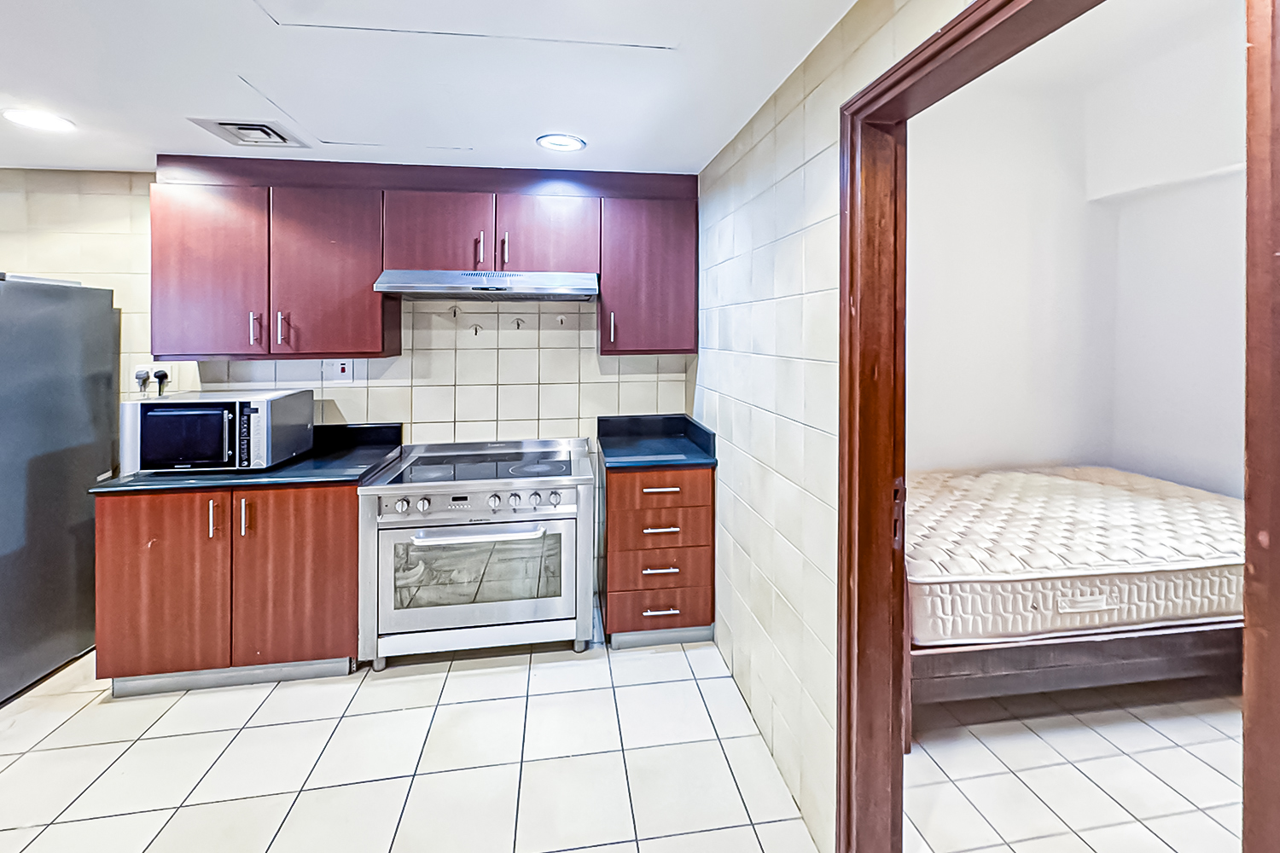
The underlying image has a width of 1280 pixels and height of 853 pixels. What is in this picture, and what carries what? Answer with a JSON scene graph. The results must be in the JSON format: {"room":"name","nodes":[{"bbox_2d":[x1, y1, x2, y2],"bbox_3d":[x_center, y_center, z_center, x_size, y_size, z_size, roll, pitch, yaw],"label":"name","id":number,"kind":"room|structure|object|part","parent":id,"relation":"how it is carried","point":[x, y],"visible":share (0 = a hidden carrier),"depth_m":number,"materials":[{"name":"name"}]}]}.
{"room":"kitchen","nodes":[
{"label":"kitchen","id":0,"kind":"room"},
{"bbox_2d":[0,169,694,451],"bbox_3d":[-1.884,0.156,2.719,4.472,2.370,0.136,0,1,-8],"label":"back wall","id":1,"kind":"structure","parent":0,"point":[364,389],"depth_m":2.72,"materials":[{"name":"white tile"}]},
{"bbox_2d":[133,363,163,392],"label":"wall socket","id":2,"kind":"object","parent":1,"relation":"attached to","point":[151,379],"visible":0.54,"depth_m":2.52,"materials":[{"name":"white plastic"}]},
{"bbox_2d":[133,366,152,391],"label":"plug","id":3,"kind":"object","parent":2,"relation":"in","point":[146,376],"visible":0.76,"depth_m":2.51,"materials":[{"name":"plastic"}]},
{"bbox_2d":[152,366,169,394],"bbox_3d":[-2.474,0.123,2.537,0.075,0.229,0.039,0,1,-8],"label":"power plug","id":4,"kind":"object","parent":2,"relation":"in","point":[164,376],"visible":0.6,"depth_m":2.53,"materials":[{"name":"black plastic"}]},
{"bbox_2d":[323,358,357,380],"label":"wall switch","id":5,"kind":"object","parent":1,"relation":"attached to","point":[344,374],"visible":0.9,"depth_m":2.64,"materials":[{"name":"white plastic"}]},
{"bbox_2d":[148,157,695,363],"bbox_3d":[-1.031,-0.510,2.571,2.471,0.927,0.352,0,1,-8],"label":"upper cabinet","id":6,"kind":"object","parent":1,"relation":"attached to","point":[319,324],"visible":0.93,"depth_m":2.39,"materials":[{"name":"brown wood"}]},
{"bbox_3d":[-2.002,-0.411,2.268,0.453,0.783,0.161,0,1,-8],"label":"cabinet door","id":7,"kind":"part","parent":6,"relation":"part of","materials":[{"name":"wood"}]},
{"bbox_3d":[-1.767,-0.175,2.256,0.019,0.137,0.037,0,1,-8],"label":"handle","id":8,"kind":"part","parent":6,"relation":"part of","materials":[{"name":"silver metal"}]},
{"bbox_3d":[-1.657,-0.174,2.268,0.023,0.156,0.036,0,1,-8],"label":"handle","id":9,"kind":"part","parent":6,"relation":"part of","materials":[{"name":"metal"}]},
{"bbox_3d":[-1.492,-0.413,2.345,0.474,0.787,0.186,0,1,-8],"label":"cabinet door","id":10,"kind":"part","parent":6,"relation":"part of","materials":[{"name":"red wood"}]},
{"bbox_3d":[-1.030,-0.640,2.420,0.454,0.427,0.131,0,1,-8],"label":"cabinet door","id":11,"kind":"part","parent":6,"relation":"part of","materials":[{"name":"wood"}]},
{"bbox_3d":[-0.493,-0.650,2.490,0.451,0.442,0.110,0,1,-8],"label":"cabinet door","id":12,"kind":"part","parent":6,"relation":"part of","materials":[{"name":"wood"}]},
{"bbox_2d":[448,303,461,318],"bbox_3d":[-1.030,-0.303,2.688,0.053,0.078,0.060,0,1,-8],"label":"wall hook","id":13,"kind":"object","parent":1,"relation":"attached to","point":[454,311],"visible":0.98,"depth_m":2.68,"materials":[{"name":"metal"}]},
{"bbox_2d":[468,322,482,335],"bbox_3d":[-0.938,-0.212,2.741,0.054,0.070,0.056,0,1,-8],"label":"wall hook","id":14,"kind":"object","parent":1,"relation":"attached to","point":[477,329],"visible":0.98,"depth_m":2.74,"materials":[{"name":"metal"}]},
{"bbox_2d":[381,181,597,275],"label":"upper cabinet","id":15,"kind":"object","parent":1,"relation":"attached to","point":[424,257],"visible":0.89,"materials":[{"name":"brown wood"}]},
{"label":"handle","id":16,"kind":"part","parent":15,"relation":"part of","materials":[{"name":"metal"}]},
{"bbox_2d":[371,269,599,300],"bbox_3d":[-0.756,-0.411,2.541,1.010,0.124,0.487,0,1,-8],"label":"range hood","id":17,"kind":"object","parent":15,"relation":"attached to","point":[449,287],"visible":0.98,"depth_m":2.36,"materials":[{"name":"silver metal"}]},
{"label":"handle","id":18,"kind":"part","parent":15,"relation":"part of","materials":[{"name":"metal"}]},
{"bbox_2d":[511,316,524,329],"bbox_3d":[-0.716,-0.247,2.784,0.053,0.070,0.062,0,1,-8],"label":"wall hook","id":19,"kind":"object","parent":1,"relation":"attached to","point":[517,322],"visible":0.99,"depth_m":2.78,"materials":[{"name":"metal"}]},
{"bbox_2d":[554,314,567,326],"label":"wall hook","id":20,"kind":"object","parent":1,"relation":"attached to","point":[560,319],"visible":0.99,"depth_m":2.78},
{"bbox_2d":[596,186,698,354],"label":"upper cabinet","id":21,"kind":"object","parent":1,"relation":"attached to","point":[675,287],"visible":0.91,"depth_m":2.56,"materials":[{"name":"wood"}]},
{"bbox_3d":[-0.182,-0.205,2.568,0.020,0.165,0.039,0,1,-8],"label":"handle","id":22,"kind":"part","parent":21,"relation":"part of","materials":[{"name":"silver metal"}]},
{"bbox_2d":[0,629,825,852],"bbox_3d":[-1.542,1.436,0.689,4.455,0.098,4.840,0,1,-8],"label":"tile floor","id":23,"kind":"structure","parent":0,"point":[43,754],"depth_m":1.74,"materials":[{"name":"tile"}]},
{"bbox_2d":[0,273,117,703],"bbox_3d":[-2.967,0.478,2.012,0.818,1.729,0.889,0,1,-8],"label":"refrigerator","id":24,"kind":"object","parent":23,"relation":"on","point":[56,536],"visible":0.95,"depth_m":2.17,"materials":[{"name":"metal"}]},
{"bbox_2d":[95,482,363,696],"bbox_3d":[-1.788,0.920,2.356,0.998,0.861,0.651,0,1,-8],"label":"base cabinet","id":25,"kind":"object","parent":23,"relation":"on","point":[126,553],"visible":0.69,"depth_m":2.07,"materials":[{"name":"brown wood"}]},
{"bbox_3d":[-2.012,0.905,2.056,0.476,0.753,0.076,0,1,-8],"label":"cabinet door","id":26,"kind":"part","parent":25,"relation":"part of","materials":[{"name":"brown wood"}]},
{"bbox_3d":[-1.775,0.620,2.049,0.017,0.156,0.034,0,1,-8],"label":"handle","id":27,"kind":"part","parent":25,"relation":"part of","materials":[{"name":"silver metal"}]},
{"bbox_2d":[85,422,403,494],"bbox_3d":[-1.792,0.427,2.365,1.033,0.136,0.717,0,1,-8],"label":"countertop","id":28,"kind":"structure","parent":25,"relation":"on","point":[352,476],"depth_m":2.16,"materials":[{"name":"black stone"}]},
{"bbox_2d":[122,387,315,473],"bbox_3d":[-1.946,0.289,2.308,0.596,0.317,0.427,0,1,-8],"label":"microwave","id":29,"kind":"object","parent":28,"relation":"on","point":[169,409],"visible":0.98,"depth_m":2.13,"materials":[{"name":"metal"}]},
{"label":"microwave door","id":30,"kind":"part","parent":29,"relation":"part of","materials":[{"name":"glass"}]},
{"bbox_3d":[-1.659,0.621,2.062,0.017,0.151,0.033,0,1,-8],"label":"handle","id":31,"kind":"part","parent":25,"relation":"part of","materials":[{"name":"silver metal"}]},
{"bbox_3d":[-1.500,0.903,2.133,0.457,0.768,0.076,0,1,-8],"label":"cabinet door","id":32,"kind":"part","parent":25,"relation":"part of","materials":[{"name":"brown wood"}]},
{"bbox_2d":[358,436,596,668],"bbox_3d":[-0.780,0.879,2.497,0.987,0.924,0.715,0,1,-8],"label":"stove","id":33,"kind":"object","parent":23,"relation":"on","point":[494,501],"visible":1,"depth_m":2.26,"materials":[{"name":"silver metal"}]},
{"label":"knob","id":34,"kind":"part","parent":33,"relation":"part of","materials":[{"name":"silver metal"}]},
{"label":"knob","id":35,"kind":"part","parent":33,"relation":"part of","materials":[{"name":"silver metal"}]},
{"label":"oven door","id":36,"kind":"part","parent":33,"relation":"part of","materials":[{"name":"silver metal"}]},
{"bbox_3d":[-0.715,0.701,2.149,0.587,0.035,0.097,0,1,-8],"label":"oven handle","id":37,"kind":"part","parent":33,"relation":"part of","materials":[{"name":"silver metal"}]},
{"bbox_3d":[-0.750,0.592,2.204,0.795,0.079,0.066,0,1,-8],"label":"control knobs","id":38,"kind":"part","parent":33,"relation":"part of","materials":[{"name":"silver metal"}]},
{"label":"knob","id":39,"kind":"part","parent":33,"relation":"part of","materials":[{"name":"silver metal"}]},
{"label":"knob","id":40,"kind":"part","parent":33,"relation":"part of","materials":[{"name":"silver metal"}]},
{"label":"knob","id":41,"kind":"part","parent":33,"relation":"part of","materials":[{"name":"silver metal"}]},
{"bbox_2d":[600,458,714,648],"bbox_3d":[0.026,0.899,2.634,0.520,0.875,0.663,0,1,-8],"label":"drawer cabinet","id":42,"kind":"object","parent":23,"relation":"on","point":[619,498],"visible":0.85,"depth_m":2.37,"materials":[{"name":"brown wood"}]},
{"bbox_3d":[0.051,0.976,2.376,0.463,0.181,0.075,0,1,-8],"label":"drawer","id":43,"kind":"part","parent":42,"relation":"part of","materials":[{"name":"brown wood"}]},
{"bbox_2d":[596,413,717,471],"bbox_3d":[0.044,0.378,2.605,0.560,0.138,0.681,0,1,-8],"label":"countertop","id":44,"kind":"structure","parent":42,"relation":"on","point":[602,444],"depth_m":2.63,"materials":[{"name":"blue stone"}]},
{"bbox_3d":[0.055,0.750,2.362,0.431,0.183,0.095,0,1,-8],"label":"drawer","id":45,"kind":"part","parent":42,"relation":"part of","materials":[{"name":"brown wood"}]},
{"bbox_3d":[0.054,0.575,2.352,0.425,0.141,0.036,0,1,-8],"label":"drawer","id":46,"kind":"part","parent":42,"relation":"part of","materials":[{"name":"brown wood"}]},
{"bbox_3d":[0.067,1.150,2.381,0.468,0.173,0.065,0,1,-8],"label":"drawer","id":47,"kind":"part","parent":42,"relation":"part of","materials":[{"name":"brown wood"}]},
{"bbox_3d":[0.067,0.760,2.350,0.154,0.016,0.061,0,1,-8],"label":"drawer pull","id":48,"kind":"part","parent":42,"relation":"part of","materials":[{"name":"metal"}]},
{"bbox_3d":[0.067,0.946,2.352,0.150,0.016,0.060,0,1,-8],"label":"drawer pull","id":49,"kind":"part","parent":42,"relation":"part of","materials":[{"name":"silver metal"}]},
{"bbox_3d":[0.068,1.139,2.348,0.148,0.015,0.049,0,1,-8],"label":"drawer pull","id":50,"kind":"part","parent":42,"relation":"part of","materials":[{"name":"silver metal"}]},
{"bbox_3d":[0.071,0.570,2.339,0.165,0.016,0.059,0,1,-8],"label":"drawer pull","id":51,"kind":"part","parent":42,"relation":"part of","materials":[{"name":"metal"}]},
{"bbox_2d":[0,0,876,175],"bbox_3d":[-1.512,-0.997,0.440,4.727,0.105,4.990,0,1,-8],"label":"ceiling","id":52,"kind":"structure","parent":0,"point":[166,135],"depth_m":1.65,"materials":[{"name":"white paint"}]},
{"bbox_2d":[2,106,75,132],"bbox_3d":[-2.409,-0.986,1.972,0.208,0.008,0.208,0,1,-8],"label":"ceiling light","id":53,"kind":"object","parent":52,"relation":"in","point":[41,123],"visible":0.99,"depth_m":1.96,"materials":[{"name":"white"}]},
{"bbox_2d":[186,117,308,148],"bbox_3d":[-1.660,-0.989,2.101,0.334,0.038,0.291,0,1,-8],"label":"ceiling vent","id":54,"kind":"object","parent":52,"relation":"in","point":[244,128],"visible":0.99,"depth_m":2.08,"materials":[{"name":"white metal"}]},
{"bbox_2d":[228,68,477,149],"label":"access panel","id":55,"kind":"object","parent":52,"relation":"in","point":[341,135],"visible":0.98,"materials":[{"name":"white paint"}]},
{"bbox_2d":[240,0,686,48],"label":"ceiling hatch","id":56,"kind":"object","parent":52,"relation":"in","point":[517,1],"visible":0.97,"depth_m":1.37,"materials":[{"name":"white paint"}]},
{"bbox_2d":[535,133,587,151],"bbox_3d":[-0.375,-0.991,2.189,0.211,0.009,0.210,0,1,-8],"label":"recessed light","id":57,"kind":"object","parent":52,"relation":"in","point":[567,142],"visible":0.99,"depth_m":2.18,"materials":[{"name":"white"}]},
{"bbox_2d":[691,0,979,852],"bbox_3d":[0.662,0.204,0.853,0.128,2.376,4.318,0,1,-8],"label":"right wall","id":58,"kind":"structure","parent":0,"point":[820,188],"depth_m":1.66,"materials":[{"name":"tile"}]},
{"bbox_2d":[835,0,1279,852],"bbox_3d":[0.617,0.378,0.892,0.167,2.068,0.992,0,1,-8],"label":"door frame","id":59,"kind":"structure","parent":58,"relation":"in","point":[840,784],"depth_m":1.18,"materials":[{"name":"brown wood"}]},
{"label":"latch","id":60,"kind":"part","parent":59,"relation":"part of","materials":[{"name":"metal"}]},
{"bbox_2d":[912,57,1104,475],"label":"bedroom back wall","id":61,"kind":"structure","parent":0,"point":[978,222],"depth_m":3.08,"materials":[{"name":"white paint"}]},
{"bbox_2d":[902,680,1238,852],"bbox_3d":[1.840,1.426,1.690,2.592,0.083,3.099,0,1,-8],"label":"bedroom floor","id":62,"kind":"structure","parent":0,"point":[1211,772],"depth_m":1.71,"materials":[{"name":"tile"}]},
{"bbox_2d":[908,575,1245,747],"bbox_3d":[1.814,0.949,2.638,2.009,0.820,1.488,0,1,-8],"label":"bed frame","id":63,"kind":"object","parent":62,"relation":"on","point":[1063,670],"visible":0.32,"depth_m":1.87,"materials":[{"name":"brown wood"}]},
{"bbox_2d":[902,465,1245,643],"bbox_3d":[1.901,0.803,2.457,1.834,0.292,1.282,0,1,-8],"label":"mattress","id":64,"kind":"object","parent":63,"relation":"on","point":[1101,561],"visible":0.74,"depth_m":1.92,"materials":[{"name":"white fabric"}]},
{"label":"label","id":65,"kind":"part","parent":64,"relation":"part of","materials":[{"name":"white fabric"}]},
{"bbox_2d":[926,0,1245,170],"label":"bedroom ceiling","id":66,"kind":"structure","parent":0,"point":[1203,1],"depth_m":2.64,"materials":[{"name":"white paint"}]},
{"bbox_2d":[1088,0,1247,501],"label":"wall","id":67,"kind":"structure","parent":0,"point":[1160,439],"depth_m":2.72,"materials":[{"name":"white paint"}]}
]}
^^^^^^^^
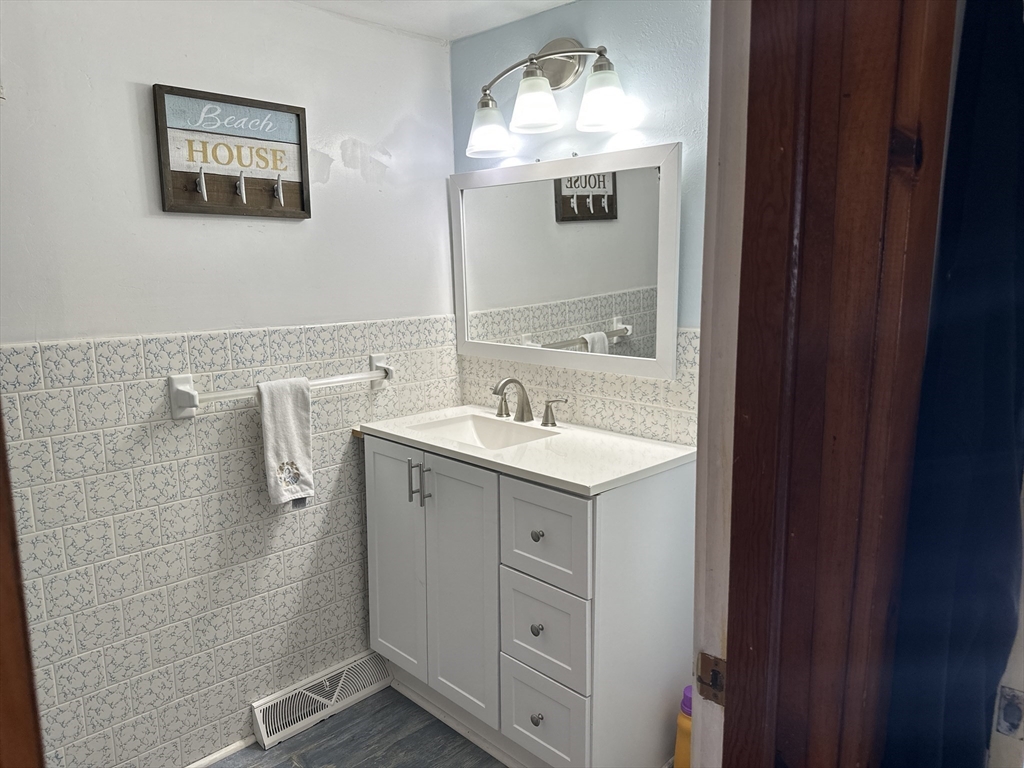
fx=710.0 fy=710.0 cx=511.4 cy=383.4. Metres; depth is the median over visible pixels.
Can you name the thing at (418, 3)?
^^^^^^^^
Problem details
Repeat, exactly as they stand above, the lines from the line with "fx=710.0 fy=710.0 cx=511.4" to the line with "Can you name the thing at (418, 3)?", both lines included.

Task response
fx=710.0 fy=710.0 cx=511.4 cy=383.4. Metres; depth is the median over visible pixels.
Can you name the thing at (418, 3)?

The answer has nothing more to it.